その目は直ぐに真摯で、静かに落ち着いたものだった。
少し沈黙があったが言葉を繫いで、
川内桂也(かわうちかつや)「正直、子どもだった俺たちには守れなかったけど、今は違う。それに、こんな形でも、こいつともまた会えた」
川内は少し考える表情になって、
川内桂也(かわうちかつや)「そういうのも、良いかも知れない。ただ・・・・・・」
大館の方を向いて、何か同意を求めるような空気が流れている。
大館桜海(おおだておうみ)「最後に吉田さんを守ることになるのは、吉田さん自身だから、俺たちにできることが何も、何もできなくなるかも知れない」
二人の言いたいことは、おおよそ、一致していたようで頷き合っていた。
大館桜海(おおだておうみ)「それでも良いなら、俺たちも何者かに変身するよ」
そう言って仮面を装着し直し、二人は右手を差し出した。
吉田も応えて仮面を被り、両手で挟むように強く握り返した。
〇荒野
川内桂也(かわうちかつや)「にしても、だ、チームを抜けるとなると、ただ事じゃ済まないだろうなぁ」
大館桜海(おおだておうみ)「まぁ、的に掛けられるだろうなぁ」
大館は心なしか笑っているように見えた。
川内も釣られるように薄っすらと笑みを浮かべた。
大館桜海(おおだておうみ)「となりゃ当然、一番の的は」
川内桂也(かわうちかつや)「そうなるしかないだろうな」
大館と川内の柔和な視線が、吉田へと熱視線となって注がれる。
吉田陽花(よしだようか)「え? 何ですか?」
交互に見やって、
川内桂也(かわうちかつや)「それも悪くないか、理由ができたし」
川内の軽い口振りに大館も、
大館桜海(おおだておうみ)「しんどいことになるだろうなぁ」
川内桂也(かわうちかつや)「でも、これ以上ないスリルだろうな」
大館桜海(おおだておうみ)「バテるなよ?」
川内桂也(かわうちかつや)「ったりめーだろ」
二人は一しきり笑い合って、
「「よろしくなお姉さん」 「よろしくなお嬢さん」」
そこは違うだろうと言いたげな顔になったが、すかさずに吉田は、
吉田陽花(よしだようか)「よろしくお願いします」
今までにない明るい声で答えた。
そこの底から見える碧天は、しがらみが解けた三人の心のように、透き通っていた。
了
具体的な出来事は何一つ語られないまま、主人公の激烈な心情の吐露で埋め尽くされていくストーリー展開に圧倒されました。
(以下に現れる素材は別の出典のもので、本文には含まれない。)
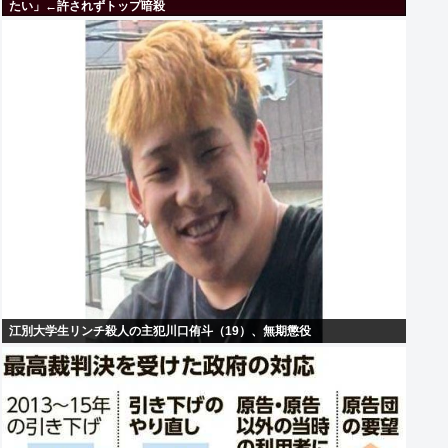
たい」←許されずトップ暗殺
江別大学生リンチ殺人の主犯川口侑斗（19）、無期懲役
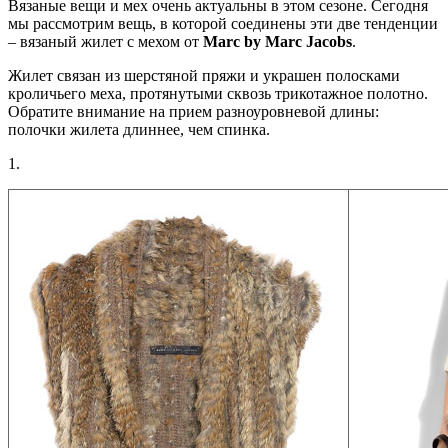
Вязаные вещи и мех очень актуальны в этом сезоне. Сегодня
мы рассмотрим вещь, в которой соединены эти две тенденции
– вязаный жилет с мехом от
Marc by Marc Jacobs
.
Жилет связан из шерстяной пряжи и украшен полосками
кроличьего меха, протянутыми сквозь трикотажное полотно.
Обратите внимание на прием разноуровневой длины:
полочки жилета длиннее, чем спинка.
1.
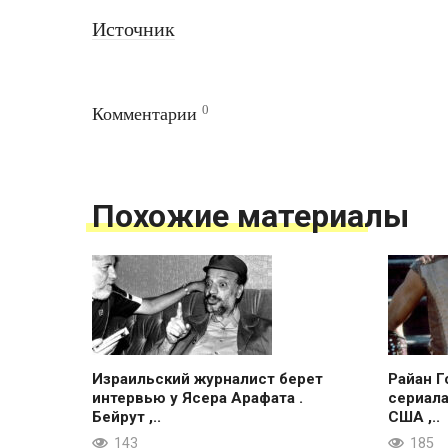
Источник
0
Комментарии
Похожие материалы
Израильский журналист берет
Райан Г
интервью у Ясера Арафата .
сериала
Бейрут ,..
США ,..
143
185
後半でも背景の説明はなかったけれど、人間の心を救うのは人間の心しかないんだということが読み取れました。
二人とも、なんだかんだで良い相棒であることが伝わってきました。
そして変わりたいという気持ち、私も痛いほどわかります。こうして行動できてる時点で、私は素晴らしいと思います!
自身のすべてに絶望し行き場のをなくした主人公が、まるで生まれ変わったかのように相対する二人を前に堂々としている雰囲気が何か希望の光のように感じました。